-- Opening Marker --

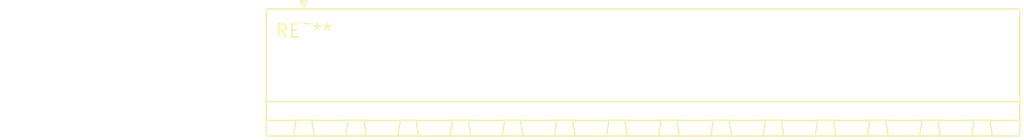
<source format=kicad_pcb>
(kicad_pcb (version 20240108) (generator pcbnew)

  (general
    (thickness 1.6)
  )

  (paper "A4")
  (layers
    (0 "F.Cu" signal)
    (31 "B.Cu" signal)
    (32 "B.Adhes" user "B.Adhesive")
    (33 "F.Adhes" user "F.Adhesive")
    (34 "B.Paste" user)
    (35 "F.Paste" user)
    (36 "B.SilkS" user "B.Silkscreen")
    (37 "F.SilkS" user "F.Silkscreen")
    (38 "B.Mask" user)
    (39 "F.Mask" user)
    (40 "Dwgs.User" user "User.Drawings")
    (41 "Cmts.User" user "User.Comments")
    (42 "Eco1.User" user "User.Eco1")
    (43 "Eco2.User" user "User.Eco2")
    (44 "Edge.Cuts" user)
    (45 "Margin" user)
    (46 "B.CrtYd" user "B.Courtyard")
    (47 "F.CrtYd" user "F.Courtyard")
    (48 "B.Fab" user)
    (49 "F.Fab" user)
    (50 "User.1" user)
    (51 "User.2" user)
    (52 "User.3" user)
    (53 "User.4" user)
    (54 "User.5" user)
    (55 "User.6" user)
    (56 "User.7" user)
    (57 "User.8" user)
    (58 "User.9" user)
  )

  (setup
    (pad_to_mask_clearance 0)
    (pcbplotparams
      (layerselection 0x00010fc_ffffffff)
      (plot_on_all_layers_selection 0x0000000_00000000)
      (disableapertmacros false)
      (usegerberextensions false)
      (usegerberattributes false)
      (usegerberadvancedattributes false)
      (creategerberjobfile false)
      (dashed_line_dash_ratio 12.000000)
      (dashed_line_gap_ratio 3.000000)
      (svgprecision 4)
      (plotframeref false)
      (viasonmask false)
      (mode 1)
      (useauxorigin false)
      (hpglpennumber 1)
      (hpglpenspeed 20)
      (hpglpendiameter 15.000000)
      (dxfpolygonmode false)
      (dxfimperialunits false)
      (dxfusepcbnewfont false)
      (psnegative false)
      (psa4output false)
      (plotreference false)
      (plotvalue false)
      (plotinvisibletext false)
      (sketchpadsonfab false)
      (subtractmaskfromsilk false)
      (outputformat 1)
      (mirror false)
      (drillshape 1)
      (scaleselection 1)
      (outputdirectory "")
    )
  )

  (net 0 "")

  (footprint "PhoenixContact_MSTBA_2,5_14-G_1x14_P5.00mm_Horizontal" (layer "F.Cu") (at 0 0))

)

</source>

-- Closing Marker --

▸ **What is being asked**: Where a line in the records above holds the string "Silkscreen", it counts toward the total; give that total alone.

▸ **Result for this exercise**: 2